Через три дня она стала баронессой фон Гёц. Приняв при переходе в лютеранство имя Эвелина Робертовна. А еще через сутки его не стало. К утру Окса очнулась от рыданий молодой, девятнадцатилетней вдовой, обладательницей баронского титула, и пусть не то, чтобы вполне обеспеченной, но с талантливой сестрой и работающим бизнес-планом для них обеих в руках. Жизнь можно было начинать с чистого листа. И то, что на нем будет начертано, отныне зависело только от нее. Казалось бы.
Казалось бы… Поскольку в ящике секретера, в незапечатанном конверте со столичным адресом, лежало непрочитанное Оксой письмо, начинавшееся словами: «Милостивый государь, любезный Сергей Васильевич! Примите самые искренние мои поздравления по поводу окончания неправедной и горькой опалы, коей Вы подверглись два года назад. Всей душою счастлив тому, что справедливость и разум восторжествовали в вашем отношении. Но позвольте мне, бессовестному, вместо естественных, уместных поздравлений и здравиц, напомнить Вам о некоем Вашем обещании.
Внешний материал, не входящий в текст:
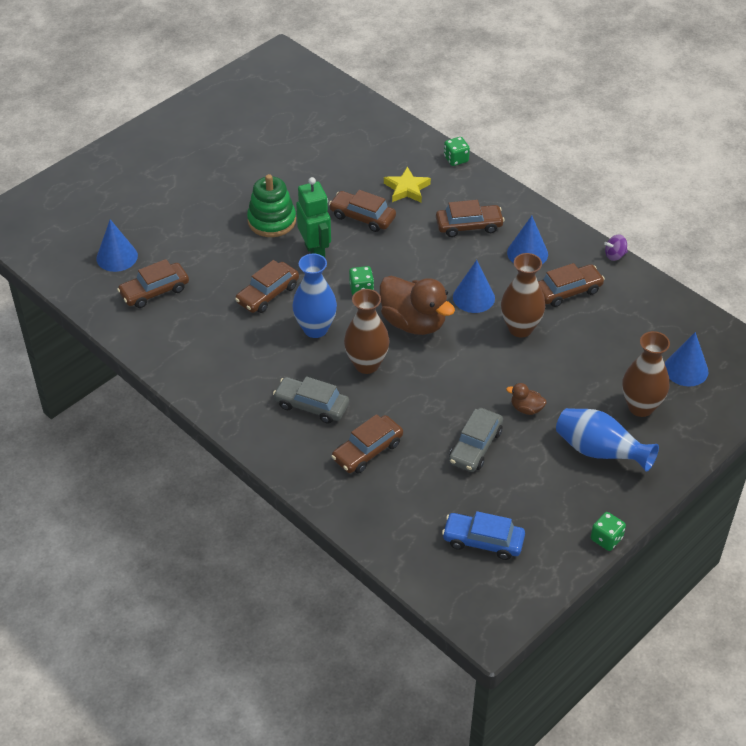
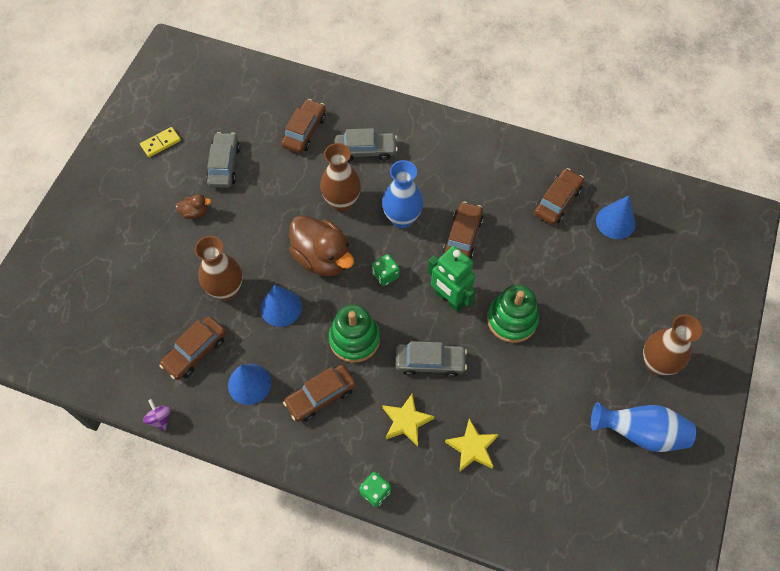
camera: 155 degrees right, 15 degrees up
(362, 217) = (430, 362): brown car -> grey car
(364, 158) = (472, 447): none -> yellow star
(413, 323) = (322, 258): brown duck -> brown duck turned 150 degrees counterclockwise
(418, 253) = (354, 339): none -> green stacking toy
(483, 541) = (192, 98): blue car -> none
(540, 498) = (161, 143): none -> yellow domino
(599, 452) = (124, 197): blue vase -> blue vase (640, 433)
(606, 539) = (103, 131): green dice -> none
(615, 255) = (160, 418): purple spinning top -> purple spinning top turned 75 degrees counterclockwise
(640, 407) = (99, 251): brown vase -> brown vase (657, 364)
(686, 369) = (65, 305): blue cone -> none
На что толкают меня исключительно обстоятельства, для меня в данный момент окончательно катастрофические…»
Глава 8
Глава 8.
Was fur ein hubsches, susses Madchen!
Литерный экспресс «Порт-Артур — Москва», 27–29 апреля 1905-го года
— Ну, вот. Думаю, все интересное, о том как и чем я жила это время, до второй встречи с Василием Александровичем, ты теперь знаешь, — Окса зябко повела плечами, оправляя запахнутую шаль, хотя в купе было тепло. Воспоминания вслух о потерях и мытарствах легко не даются, — Кстати, как и в первый раз, встречи совершенно случайной. Я ведь приехала в столицу чтобы встретиться с господином Зубатовым, и никак не ожидала столкнуться с Балком буквально нос к носу в их парадном подъезде. Правда и он, узрев мою ошарашенную мордашку, похоже, был удивлен не меньше… Стоп. По-моему, ты мне не веришь, так ведь?.. Не веришь!! Боже мой… Какая же я была дура! Неужели Ваше сиятельство — ревнивец??
— Оксаночка, не говори глупостей. Ведь я…
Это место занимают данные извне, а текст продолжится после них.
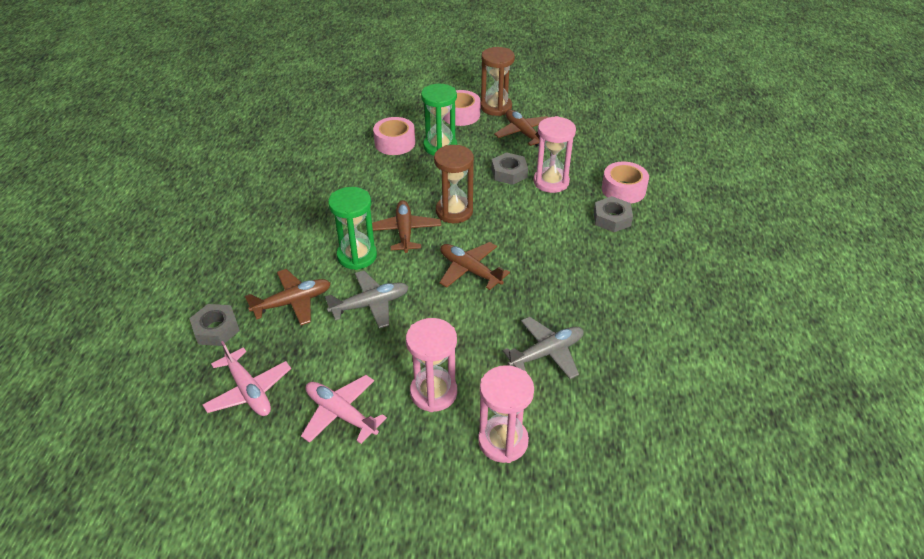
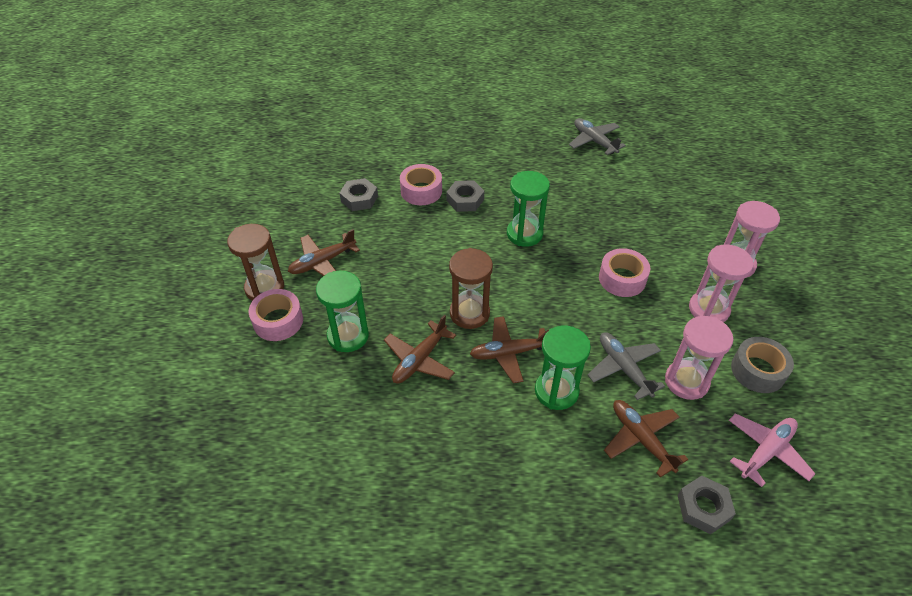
camera: 95 degrees left, 5 degrees up
(341, 414) = (758, 371): pink plane -> grey tape
(395, 143) = (339, 383): pink tape -> pink tape (622, 279)
(470, 270) = (556, 295): brown plane -> brown plane (419, 360)
(509, 173) = (398, 272): grey nut -> grey nut (359, 198)
(546, 353) = (640, 242): grey plane -> grey plane (594, 141)
(551, 182) = (412, 240): pink hourglass -> pink hourglass (686, 381)
(559, 257) = (524, 234): none -> green hourglass

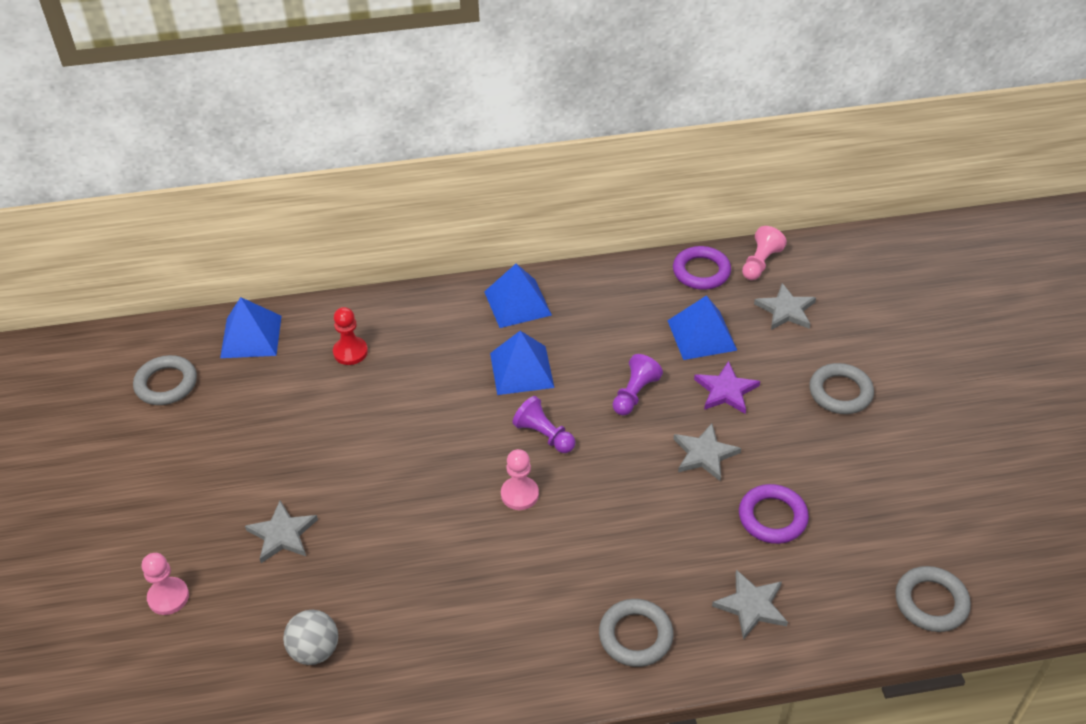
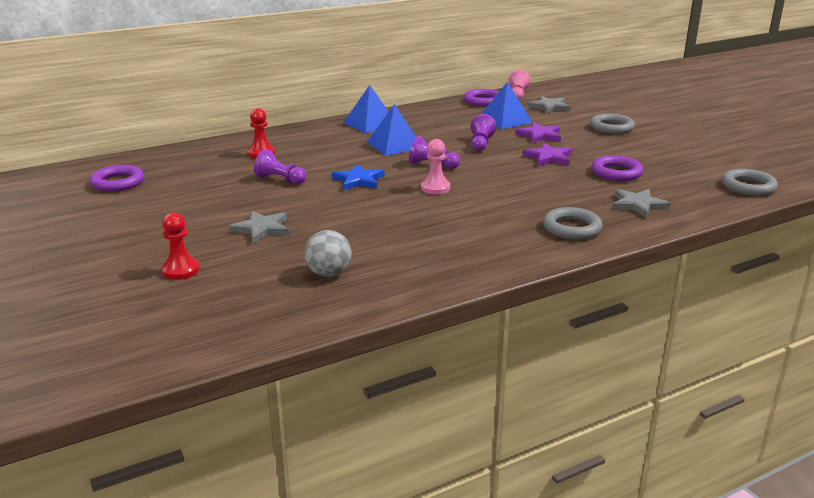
camera: 20 degrees left, 20 degrees down
(166, 384) = (118, 183): grey ring -> purple ring
(168, 597) = (180, 270): pink pawn -> red pawn
(251, 336) = (177, 157): blue pyramid -> none
(346, 424) = (280, 180): none -> purple pawn
(437, 450) = (358, 180): none -> blue star
(704, 454) = (548, 157): grey star -> purple star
— Минуточку. Я просто хочу прояснить. Господин граф, неужели Вам, в Вашу умную голову взбрело приревновать меня к своему лейтенанту, и из-за этого сплавить из Владика? Какая-нибудь завистливая стервочка, или эта польско-еврейская гадюка Жужу оболгала меня? — лицо ее зарделось румянцем, а в глазах полыхнула такая нешуточная ярость, что Петрович смутился.
— Нет что-ты, что-ты… Какая ревность? Просто тогда…
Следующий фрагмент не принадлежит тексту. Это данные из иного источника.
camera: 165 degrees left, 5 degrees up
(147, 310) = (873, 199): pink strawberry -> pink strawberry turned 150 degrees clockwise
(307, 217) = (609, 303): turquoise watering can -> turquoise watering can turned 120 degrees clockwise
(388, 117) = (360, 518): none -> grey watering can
— Только не лги мне, пожалуйста. По глазам же вижу.
— А даже если бы и так. Только наше расставание тогда было вызвано не какими-то пустяшными подозрениями, но прямым приказом Алексеева. На то у наместника были резоны. Дело обернулось так, что спорить было бесполезно. Наше военное положение тогда…
— Понятно. И не интересно… «Даже если бы и так…» Ну, что-ж, тогда про Василия Александровича я тебе все расскажу, как оно было. Дабы кое-кто ничего себе не выдумывал и никаких недомолвок на эту тему между нами не оставалось. Поэтому, как ты сам любишь говорить: «маленькое лирическое отступление».